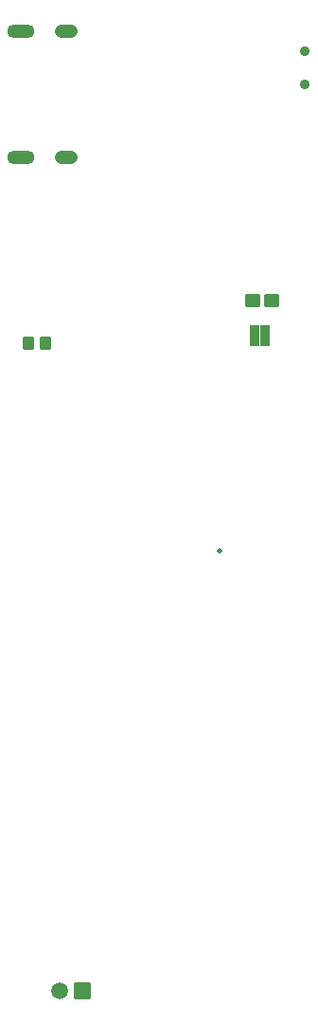
<source format=gbr>
%TF.GenerationSoftware,KiCad,Pcbnew,9.0.2*%
%TF.CreationDate,2025-07-20T12:07:01-04:00*%
%TF.ProjectId,Glasses_V0.1,476c6173-7365-4735-9f56-302e312e6b69,rev?*%
%TF.SameCoordinates,Original*%
%TF.FileFunction,Soldermask,Bot*%
%TF.FilePolarity,Negative*%
%FSLAX46Y46*%
G04 Gerber Fmt 4.6, Leading zero omitted, Abs format (unit mm)*
G04 Created by KiCad (PCBNEW 9.0.2) date 2025-07-20 12:07:01*
%MOMM*%
%LPD*%
G01*
G04 APERTURE LIST*
G04 Aperture macros list*
%AMRoundRect*
0 Rectangle with rounded corners*
0 $1 Rounding radius*
0 $2 $3 $4 $5 $6 $7 $8 $9 X,Y pos of 4 corners*
0 Add a 4 corners polygon primitive as box body*
4,1,4,$2,$3,$4,$5,$6,$7,$8,$9,$2,$3,0*
0 Add four circle primitives for the rounded corners*
1,1,$1+$1,$2,$3*
1,1,$1+$1,$4,$5*
1,1,$1+$1,$6,$7*
1,1,$1+$1,$8,$9*
0 Add four rect primitives between the rounded corners*
20,1,$1+$1,$2,$3,$4,$5,0*
20,1,$1+$1,$4,$5,$6,$7,0*
20,1,$1+$1,$6,$7,$8,$9,0*
20,1,$1+$1,$8,$9,$2,$3,0*%
G04 Aperture macros list end*
%ADD10C,0.900000*%
%ADD11RoundRect,0.102000X-0.654000X-0.654000X0.654000X-0.654000X0.654000X0.654000X-0.654000X0.654000X0*%
%ADD12C,1.512000*%
%ADD13O,2.054000X1.254000*%
%ADD14O,2.454000X1.254000*%
%ADD15C,0.500000*%
%ADD16RoundRect,0.102000X0.550000X0.500000X-0.550000X0.500000X-0.550000X-0.500000X0.550000X-0.500000X0*%
%ADD17RoundRect,0.102000X0.435000X0.465000X-0.435000X0.465000X-0.435000X-0.465000X0.435000X-0.465000X0*%
%ADD18RoundRect,0.102000X0.355000X0.865000X-0.355000X0.865000X-0.355000X-0.865000X0.355000X-0.865000X0*%
G04 APERTURE END LIST*
D10*
%TO.C,U4*%
X58420000Y-41505000D03*
X58420000Y-38505000D03*
%TD*%
D11*
%TO.C,J1*%
X38465000Y-122470000D03*
D12*
X36465000Y-122470000D03*
%TD*%
D13*
%TO.C,J2*%
X37020000Y-36748250D03*
X37020000Y-47988250D03*
D14*
X33020000Y-36748250D03*
X33020000Y-47988250D03*
%TD*%
D15*
%TO.C,MK1*%
X50800000Y-83167000D03*
%TD*%
D16*
%TO.C,D1*%
X55388938Y-60780000D03*
X53688938Y-60780000D03*
%TD*%
D17*
%TO.C,R4*%
X35210000Y-64590000D03*
X33650000Y-64590000D03*
%TD*%
D18*
%TO.C,R6*%
X54783938Y-63955000D03*
X53863938Y-63955000D03*
%TD*%
M02*

</source>
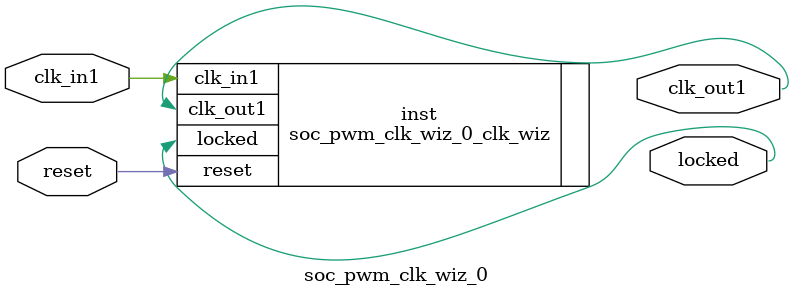
<source format=v>


`timescale 1ps/1ps

(* CORE_GENERATION_INFO = "soc_pwm_clk_wiz_0,clk_wiz_v6_0_15_0_0,{component_name=soc_pwm_clk_wiz_0,use_phase_alignment=true,use_min_o_jitter=false,use_max_i_jitter=false,use_dyn_phase_shift=false,use_inclk_switchover=false,use_dyn_reconfig=false,enable_axi=0,feedback_source=FDBK_AUTO,PRIMITIVE=MMCM,num_out_clk=1,clkin1_period=10.000,clkin2_period=10.000,use_power_down=false,use_reset=true,use_locked=true,use_inclk_stopped=false,feedback_type=SINGLE,CLOCK_MGR_TYPE=NA,manual_override=false}" *)

module soc_pwm_clk_wiz_0 
 (
  // Clock out ports
  output        clk_out1,
  // Status and control signals
  input         reset,
  output        locked,
 // Clock in ports
  input         clk_in1
 );

  soc_pwm_clk_wiz_0_clk_wiz inst
  (
  // Clock out ports  
  .clk_out1(clk_out1),
  // Status and control signals               
  .reset(reset), 
  .locked(locked),
 // Clock in ports
  .clk_in1(clk_in1)
  );

endmodule

</source>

* * * * *

Set down the records again exactly as they appear, leaving each picture behind.

Exercise output =>
<source format=gbr>
%TF.GenerationSoftware,KiCad,Pcbnew,9.0.2*%
%TF.CreationDate,2025-07-20T12:07:01-04:00*%
%TF.ProjectId,Glasses_V0.1,476c6173-7365-4735-9f56-302e312e6b69,rev?*%
%TF.SameCoordinates,Original*%
%TF.FileFunction,Soldermask,Bot*%
%TF.FilePolarity,Negative*%
%FSLAX46Y46*%
G04 Gerber Fmt 4.6, Leading zero omitted, Abs format (unit mm)*
G04 Created by KiCad (PCBNEW 9.0.2) date 2025-07-20 12:07:01*
%MOMM*%
%LPD*%
G01*
G04 APERTURE LIST*
G04 Aperture macros list*
%AMRoundRect*
0 Rectangle with rounded corners*
0 $1 Rounding radius*
0 $2 $3 $4 $5 $6 $7 $8 $9 X,Y pos of 4 corners*
0 Add a 4 corners polygon primitive as box body*
4,1,4,$2,$3,$4,$5,$6,$7,$8,$9,$2,$3,0*
0 Add four circle primitives for the rounded corners*
1,1,$1+$1,$2,$3*
1,1,$1+$1,$4,$5*
1,1,$1+$1,$6,$7*
1,1,$1+$1,$8,$9*
0 Add four rect primitives between the rounded corners*
20,1,$1+$1,$2,$3,$4,$5,0*
20,1,$1+$1,$4,$5,$6,$7,0*
20,1,$1+$1,$6,$7,$8,$9,0*
20,1,$1+$1,$8,$9,$2,$3,0*%
G04 Aperture macros list end*
%ADD10C,0.900000*%
%ADD11RoundRect,0.102000X-0.654000X-0.654000X0.654000X-0.654000X0.654000X0.654000X-0.654000X0.654000X0*%
%ADD12C,1.512000*%
%ADD13O,2.054000X1.254000*%
%ADD14O,2.454000X1.254000*%
%ADD15C,0.500000*%
%ADD16RoundRect,0.102000X0.550000X0.500000X-0.550000X0.500000X-0.550000X-0.500000X0.550000X-0.500000X0*%
%ADD17RoundRect,0.102000X0.435000X0.465000X-0.435000X0.465000X-0.435000X-0.465000X0.435000X-0.465000X0*%
%ADD18RoundRect,0.102000X0.355000X0.865000X-0.355000X0.865000X-0.355000X-0.865000X0.355000X-0.865000X0*%
G04 APERTURE END LIST*
D10*
%TO.C,U4*%
X58420000Y-41505000D03*
X58420000Y-38505000D03*
%TD*%
D11*
%TO.C,J1*%
X38465000Y-122470000D03*
D12*
X36465000Y-122470000D03*
%TD*%
D13*
%TO.C,J2*%
X37020000Y-36748250D03*
X37020000Y-47988250D03*
D14*
X33020000Y-36748250D03*
X33020000Y-47988250D03*
%TD*%
D15*
%TO.C,MK1*%
X50800000Y-83167000D03*
%TD*%
D16*
%TO.C,D1*%
X55388938Y-60780000D03*
X53688938Y-60780000D03*
%TD*%
D17*
%TO.C,R4*%
X35210000Y-64590000D03*
X33650000Y-64590000D03*
%TD*%
D18*
%TO.C,R6*%
X54783938Y-63955000D03*
X53863938Y-63955000D03*
%TD*%
M02*

</source>
<source format=v>


`timescale 1ps/1ps

(* CORE_GENERATION_INFO = "soc_pwm_clk_wiz_0,clk_wiz_v6_0_15_0_0,{component_name=soc_pwm_clk_wiz_0,use_phase_alignment=true,use_min_o_jitter=false,use_max_i_jitter=false,use_dyn_phase_shift=false,use_inclk_switchover=false,use_dyn_reconfig=false,enable_axi=0,feedback_source=FDBK_AUTO,PRIMITIVE=MMCM,num_out_clk=1,clkin1_period=10.000,clkin2_period=10.000,use_power_down=false,use_reset=true,use_locked=true,use_inclk_stopped=false,feedback_type=SINGLE,CLOCK_MGR_TYPE=NA,manual_override=false}" *)

module soc_pwm_clk_wiz_0 
 (
  // Clock out ports
  output        clk_out1,
  // Status and control signals
  input         reset,
  output        locked,
 // Clock in ports
  input         clk_in1
 );

  soc_pwm_clk_wiz_0_clk_wiz inst
  (
  // Clock out ports  
  .clk_out1(clk_out1),
  // Status and control signals               
  .reset(reset), 
  .locked(locked),
 // Clock in ports
  .clk_in1(clk_in1)
  );

endmodule

</source>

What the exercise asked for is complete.